■ Recorded information:
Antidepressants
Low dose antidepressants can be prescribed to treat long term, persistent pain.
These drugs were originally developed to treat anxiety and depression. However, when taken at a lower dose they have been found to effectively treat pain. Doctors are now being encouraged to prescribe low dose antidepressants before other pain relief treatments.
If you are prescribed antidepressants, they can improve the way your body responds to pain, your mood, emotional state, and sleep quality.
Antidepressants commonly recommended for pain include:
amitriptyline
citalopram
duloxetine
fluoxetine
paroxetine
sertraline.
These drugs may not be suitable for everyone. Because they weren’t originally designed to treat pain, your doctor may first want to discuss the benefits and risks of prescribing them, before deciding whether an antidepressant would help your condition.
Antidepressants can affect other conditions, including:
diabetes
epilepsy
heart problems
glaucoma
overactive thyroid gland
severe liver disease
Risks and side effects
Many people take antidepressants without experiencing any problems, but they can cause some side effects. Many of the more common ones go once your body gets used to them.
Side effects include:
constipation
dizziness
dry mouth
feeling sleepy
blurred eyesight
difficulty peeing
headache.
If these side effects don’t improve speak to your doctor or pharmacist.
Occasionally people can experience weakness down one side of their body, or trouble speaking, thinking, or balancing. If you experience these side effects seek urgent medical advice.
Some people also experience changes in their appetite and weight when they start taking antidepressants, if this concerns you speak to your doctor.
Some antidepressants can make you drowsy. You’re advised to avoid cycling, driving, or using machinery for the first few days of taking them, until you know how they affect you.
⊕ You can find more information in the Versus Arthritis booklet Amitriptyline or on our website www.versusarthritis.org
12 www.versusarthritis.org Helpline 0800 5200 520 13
* * *
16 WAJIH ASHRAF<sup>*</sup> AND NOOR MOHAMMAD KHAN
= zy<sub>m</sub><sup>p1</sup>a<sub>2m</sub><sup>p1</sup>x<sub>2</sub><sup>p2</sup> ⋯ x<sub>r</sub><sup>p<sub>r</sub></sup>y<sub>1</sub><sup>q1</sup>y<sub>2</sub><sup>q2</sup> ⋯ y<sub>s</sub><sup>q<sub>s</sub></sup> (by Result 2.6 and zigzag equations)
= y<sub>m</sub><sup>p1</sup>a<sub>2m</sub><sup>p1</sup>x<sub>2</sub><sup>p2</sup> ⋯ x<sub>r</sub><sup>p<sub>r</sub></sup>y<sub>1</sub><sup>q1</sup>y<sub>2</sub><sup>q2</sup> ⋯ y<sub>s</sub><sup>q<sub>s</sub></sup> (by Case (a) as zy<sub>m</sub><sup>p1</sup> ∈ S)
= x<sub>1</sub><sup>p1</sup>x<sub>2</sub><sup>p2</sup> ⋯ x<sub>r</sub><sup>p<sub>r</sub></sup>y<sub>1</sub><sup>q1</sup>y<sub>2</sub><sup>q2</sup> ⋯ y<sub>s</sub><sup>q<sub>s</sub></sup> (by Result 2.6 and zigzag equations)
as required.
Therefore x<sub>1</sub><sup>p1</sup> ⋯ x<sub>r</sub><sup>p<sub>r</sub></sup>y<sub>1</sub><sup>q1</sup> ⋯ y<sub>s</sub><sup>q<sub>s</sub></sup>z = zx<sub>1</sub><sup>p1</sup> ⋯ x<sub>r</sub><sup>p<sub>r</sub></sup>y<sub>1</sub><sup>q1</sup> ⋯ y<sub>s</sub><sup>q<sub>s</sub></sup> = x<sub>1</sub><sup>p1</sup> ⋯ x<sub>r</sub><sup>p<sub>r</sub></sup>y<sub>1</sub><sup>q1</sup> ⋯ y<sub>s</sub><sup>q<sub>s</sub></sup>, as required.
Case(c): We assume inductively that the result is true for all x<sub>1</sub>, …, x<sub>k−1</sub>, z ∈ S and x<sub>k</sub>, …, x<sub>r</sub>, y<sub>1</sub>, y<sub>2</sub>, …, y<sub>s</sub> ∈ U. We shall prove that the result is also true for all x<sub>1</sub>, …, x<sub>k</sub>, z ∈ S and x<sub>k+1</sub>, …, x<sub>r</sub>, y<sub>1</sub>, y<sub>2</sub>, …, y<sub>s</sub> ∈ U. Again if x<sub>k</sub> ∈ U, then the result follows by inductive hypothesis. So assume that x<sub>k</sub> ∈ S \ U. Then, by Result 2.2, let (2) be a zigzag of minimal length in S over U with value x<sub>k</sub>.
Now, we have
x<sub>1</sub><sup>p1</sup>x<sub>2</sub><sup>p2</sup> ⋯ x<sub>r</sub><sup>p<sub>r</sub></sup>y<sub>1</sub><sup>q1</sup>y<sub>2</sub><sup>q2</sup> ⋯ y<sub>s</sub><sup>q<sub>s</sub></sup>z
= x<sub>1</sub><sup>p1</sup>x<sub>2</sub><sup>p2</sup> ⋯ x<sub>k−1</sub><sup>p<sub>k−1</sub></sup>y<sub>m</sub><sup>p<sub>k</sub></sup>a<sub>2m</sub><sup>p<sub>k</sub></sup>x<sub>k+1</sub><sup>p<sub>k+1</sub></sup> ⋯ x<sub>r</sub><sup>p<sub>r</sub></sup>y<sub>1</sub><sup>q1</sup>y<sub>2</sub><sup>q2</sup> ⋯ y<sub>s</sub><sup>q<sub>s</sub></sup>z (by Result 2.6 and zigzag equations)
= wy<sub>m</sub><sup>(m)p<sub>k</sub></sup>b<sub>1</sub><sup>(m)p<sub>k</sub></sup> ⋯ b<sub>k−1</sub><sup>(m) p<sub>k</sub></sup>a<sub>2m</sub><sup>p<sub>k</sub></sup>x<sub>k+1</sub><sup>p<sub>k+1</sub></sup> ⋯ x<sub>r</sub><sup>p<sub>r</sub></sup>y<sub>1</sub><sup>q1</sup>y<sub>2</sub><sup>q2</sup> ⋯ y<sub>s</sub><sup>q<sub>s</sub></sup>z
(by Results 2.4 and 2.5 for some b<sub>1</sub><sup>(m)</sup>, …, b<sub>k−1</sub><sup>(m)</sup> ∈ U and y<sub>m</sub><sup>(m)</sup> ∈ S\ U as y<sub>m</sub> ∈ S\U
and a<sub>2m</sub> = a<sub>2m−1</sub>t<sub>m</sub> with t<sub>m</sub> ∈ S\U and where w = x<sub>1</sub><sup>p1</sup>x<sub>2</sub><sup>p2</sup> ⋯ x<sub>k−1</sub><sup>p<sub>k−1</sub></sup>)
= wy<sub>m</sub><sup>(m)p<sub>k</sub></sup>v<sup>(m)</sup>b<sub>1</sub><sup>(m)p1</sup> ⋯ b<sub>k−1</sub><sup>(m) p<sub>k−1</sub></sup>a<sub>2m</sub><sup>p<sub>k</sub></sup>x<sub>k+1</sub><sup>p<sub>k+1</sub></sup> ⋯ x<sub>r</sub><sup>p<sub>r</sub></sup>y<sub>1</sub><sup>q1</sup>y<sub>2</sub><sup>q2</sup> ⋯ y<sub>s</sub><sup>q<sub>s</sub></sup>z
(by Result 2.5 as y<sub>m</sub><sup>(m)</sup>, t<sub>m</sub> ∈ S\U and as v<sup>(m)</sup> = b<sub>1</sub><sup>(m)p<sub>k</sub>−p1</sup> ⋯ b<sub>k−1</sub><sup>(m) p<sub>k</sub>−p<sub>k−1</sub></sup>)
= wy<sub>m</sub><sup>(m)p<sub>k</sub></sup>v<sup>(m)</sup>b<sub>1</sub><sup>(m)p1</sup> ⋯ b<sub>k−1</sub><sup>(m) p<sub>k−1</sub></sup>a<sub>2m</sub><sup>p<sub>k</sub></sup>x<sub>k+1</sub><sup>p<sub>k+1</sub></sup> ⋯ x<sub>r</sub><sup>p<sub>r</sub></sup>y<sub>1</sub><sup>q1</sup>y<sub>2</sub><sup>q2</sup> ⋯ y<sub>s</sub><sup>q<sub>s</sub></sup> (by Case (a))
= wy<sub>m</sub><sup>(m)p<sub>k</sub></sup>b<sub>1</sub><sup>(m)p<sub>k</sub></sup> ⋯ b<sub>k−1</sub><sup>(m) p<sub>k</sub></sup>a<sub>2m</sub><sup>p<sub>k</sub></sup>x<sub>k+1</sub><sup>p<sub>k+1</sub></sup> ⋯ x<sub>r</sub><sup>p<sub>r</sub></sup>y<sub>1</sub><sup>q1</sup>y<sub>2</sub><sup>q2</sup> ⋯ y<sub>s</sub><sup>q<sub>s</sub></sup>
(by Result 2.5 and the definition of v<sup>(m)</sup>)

■ Your instructions:
Look above for the line holding "heart problems" and the line holding "Some people also", then output exactly those two lines and every line between them, nothing more.

■ Response to this task:
heart problems
glaucoma
overactive thyroid gland
severe liver disease
Risks and side effects
Many people take antidepressants without experiencing any problems, but they can cause some side effects. Many of the more common ones go once your body gets used to them.
Side effects include:
constipation
dizziness
dry mouth
feeling sleepy
blurred eyesight
difficulty peeing
headache.
If these side effects don’t improve speak to your doctor or pharmacist.
Occasionally people can experience weakness down one side of their body, or trouble speaking, thinking, or balancing. If you experience these side effects seek urgent medical advice.
Some people also experience changes in their appetite and weight when they start taking antidepressants, if this concerns you speak to your doctor.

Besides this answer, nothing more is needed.